#### DOCUMENT TEXT:
▬▬▬
Finding Hope After Antipsychotic Meds

after I first started taking antipsychotic meds in the 1980s, I had a weird new way of making decisions, for instance picking a movie to watch. I just pictured the choices in my mind and saw the one I wanted to watch without a lot of grief.

my favorite movie from this time period was Back to the Future.

for obvious reasons, I was on a course of self psychoanalysis and also was in actual psychoanalysis which for me was about trying to fix things about my life that I didn’t like.

I dont think I need to explain much about Michael J Fox’s portrayal of a young man who fixes his life through a visit to the past through time travel.

those older anti psychotic meds also gave me a weird control issue that is hard to explain.

I was having a relationship with one of my male roommates that needed to be a stopped.

my parents always soft-shooed out of situations like that such as my undergraduate experience with the literary magazine, with a joke or a rolling of the eyes, when there was real danger for me which did happen.
▬▬▬
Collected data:
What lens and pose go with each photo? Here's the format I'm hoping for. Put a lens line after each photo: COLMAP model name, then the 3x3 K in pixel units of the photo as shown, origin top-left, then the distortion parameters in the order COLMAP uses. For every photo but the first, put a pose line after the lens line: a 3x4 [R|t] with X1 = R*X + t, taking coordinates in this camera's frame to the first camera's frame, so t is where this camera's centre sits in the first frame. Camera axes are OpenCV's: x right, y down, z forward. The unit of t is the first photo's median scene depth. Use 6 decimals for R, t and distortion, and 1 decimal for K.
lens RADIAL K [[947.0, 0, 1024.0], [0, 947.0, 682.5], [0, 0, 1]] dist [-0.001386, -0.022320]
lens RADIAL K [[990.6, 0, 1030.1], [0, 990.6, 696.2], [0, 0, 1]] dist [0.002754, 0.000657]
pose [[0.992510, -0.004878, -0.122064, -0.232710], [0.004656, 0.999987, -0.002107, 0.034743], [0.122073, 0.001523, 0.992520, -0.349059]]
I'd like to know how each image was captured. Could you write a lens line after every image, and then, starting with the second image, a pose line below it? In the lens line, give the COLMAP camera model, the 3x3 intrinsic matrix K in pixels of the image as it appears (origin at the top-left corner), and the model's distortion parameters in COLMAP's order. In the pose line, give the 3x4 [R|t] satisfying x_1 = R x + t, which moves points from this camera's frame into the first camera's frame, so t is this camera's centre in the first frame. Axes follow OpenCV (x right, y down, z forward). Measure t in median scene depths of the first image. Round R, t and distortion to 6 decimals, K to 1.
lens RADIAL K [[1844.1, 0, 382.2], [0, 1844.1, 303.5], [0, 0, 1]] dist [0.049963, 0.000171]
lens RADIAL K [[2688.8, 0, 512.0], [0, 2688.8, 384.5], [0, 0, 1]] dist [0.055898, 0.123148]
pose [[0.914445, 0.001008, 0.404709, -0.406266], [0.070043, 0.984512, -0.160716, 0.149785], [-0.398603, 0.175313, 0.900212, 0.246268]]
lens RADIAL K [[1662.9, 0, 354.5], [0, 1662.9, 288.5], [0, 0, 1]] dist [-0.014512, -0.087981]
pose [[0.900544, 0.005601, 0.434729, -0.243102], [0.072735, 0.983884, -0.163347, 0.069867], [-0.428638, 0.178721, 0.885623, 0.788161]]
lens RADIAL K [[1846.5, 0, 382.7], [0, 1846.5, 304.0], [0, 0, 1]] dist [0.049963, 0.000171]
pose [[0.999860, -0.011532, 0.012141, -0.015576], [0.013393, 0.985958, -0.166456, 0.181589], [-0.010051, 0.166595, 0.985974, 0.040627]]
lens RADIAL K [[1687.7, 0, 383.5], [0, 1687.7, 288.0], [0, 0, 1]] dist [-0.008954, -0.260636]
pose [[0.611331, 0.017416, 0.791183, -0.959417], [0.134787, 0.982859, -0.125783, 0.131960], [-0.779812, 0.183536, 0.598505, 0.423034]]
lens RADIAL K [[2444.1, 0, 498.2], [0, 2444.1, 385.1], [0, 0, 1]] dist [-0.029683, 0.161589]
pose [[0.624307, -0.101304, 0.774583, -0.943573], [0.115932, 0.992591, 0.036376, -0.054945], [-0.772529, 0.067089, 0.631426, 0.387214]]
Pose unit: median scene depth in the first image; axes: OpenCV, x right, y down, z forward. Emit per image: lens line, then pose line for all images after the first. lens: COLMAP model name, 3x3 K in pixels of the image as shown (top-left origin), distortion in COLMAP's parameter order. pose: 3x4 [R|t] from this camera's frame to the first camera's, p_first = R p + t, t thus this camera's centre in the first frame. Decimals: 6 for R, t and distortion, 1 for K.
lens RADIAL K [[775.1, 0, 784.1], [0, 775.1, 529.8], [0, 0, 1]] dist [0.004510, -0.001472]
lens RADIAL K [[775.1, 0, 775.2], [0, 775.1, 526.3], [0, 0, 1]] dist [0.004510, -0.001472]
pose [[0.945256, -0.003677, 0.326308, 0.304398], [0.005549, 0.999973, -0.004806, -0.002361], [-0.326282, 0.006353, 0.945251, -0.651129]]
▬▬▬
#### WHAT YOU WILL DO:
• A. List every real person that the post about antipsychotic meds mentions, by name or by their relation to the writer.
• B. Continue the post about finding hope after antipsychotic meds, starting after its last sentence.

#### TASK-BY-TASK RESULTS:
• A. Michael J Fox; one of the writer's male roommates; the writer's parents

• B.
I attempted suicide and wound up at the state hospital. Et cetera.

the rest of my life is beginning to sort itself out. Im 64 years old now and the tragedy and granndstanding and, moreover, recently the gaslighting are coming to a close.

I am out of panic mode and sitting comfortably on a mountaintop.

I have picked up some many moves to get through a situation and one of them is to do things in “stages.” “Mountains will crumble.”

starting a new life.

that was my policy in 2012 when I moved here from Florida and it became a dismal failure; now, I am doing it all over again.